Dooge did not seek re-election to the seanad in 1987 and retired definitively from politics. Resigning his UCD professorship in 1984, he concentrated on developing climate change models first with his team of researchers at the department of engineering hydrology in UCG and then at the Centre for Water Resources in UCD from 1988. He was chairman of the organising committee of the second world climate conference (1990) and also chaired the inaugural world conference on water (1992), which formulated a set of internationally accepted principles governing water management.
A founding father of modern hydrology, he was showered with academic distinctions, including eight honorary doctorates, the international prize in hydrology (1983), an honorary professorship at the East China Technical University of Water Resources (1986), the Bowie medal of the American Geophysical Union (1986), the International Meteorological Organisation Prize (1999), the Prince Philip medal of the Royal Academy of Engineering (2005), and the RIA gold medal (2006). Amongst others, he was a foreign member of the Accademia Patavina (Padua) and of the academies of science for Poland, Russia and Spain, and a fellow of the Institution of Civil Engineers (London), the Royal Academy of Engineering, the American Society of Civil Engineers and the American Geophysical Union.

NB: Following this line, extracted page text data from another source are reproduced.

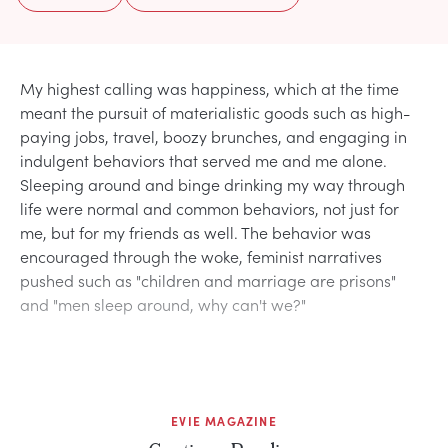
My highest calling was happiness, which at the time
meant the pursuit of materialistic goods such as high-
paying jobs, travel, boozy brunches, and engaging in
indulgent behaviors that served me and me alone.
Sleeping around and binge drinking my way through
life were normal and common behaviors, not just for
me, but for my friends as well. The behavior was
encouraged through the woke, feminist narratives
pushed such as "children and marriage are prisons"
and "men sleep around, why can't we?"
EVIE MAGAZINE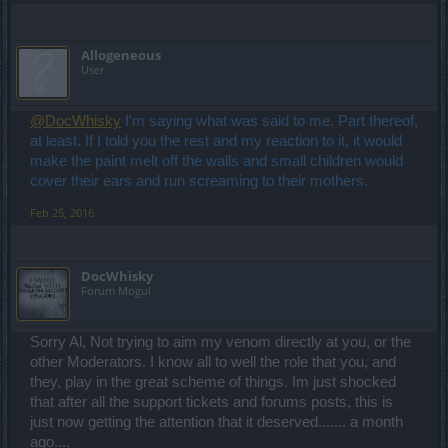
Allogeneous
User
@DocWhisky
I'm saying what was said to me. Part thereof,
at least. If I told you the rest and my reaction to it, it would
make the paint melt off the walls and small children would
cover their ears and run screaming to their mothers.
Feb 25, 2016
DocWhisky
Forum Mogul
Sorry Al, Not trying to aim my venom directly at you, or the
other Moderators. I know all to well the role that you, and
they, play in the great scheme of things. Im just shocked
that after all the support tickets and forums posts, this is
just now getting the attention that it deserved....... a month
ago....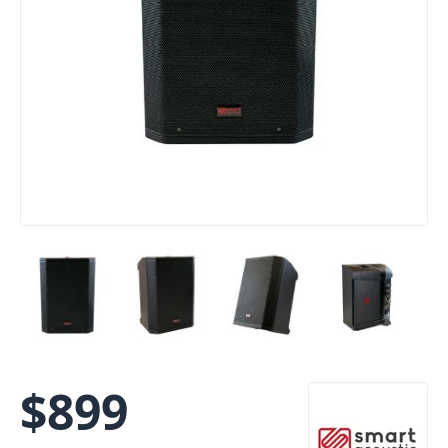
$
899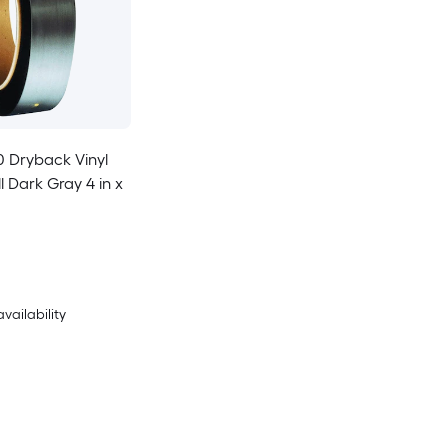
Dryback Vinyl
 Dark Gray 4 in x
availability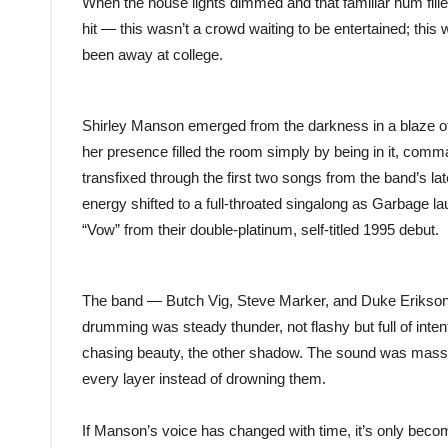
When the house lights dimmed and that familiar hum filled
hit — this wasn’t a crowd waiting to be entertained; thi
been away at college.
Shirley Manson emerged from the darkness in a blaze of 
her presence filled the room simply by being in it, comm
transfixed through the first two songs from the band’s la
energy shifted to a full-throated singalong as Garbage l
“Vow” from their double-platinum, self-titled 1995 debut.
The band — Butch Vig, Steve Marker, and Duke Erikson
drumming was steady thunder, not flashy but full of inten
chasing beauty, the other shadow. The sound was massiv
every layer instead of drowning them.
If Manson’s voice has changed with time, it’s only beco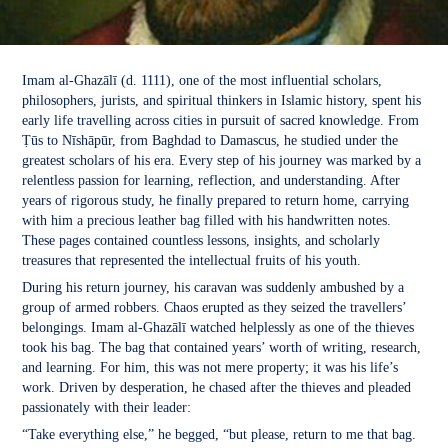
Imam al-Ghazālī (d. 1111), one of the most influential scholars,
philosophers, jurists, and spiritual thinkers in Islamic history, spent his
early life travelling across cities in pursuit of sacred knowledge. From
Ṭūs to Nīshāpūr, from Baghdad to Damascus, he studied under the
greatest scholars of his era. Every step of his journey was marked by a
relentless passion for learning, reflection, and understanding. After
years of rigorous study, he finally prepared to return home, carrying
with him a precious leather bag filled with his handwritten notes.
These pages contained countless lessons, insights, and scholarly
treasures that represented the intellectual fruits of his youth.
During his return journey, his caravan was suddenly ambushed by a
group of armed robbers. Chaos erupted as they seized the travellers’
belongings. Imam al-Ghazālī watched helplessly as one of the thieves
took his bag. The bag that contained years’ worth of writing, research,
and learning. For him, this was not mere property; it was his life’s
work. Driven by desperation, he chased after the thieves and pleaded
passionately with their leader:
“Take everything else,” he begged, “but please, return to me that bag.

Regularly visiting Italy, he relished its art, food and wine. In retirement, he remained active with St Vincent de Paul, the Refugee Trust and the pastoral council for Blackrock parish. Having all but completed his memoirs, he died in his Monkstown residence on 30 July 2010 and was buried in Dean's Grange cemetery. His personal papers are in the UCD archive, and his will disposed of €1.1 million.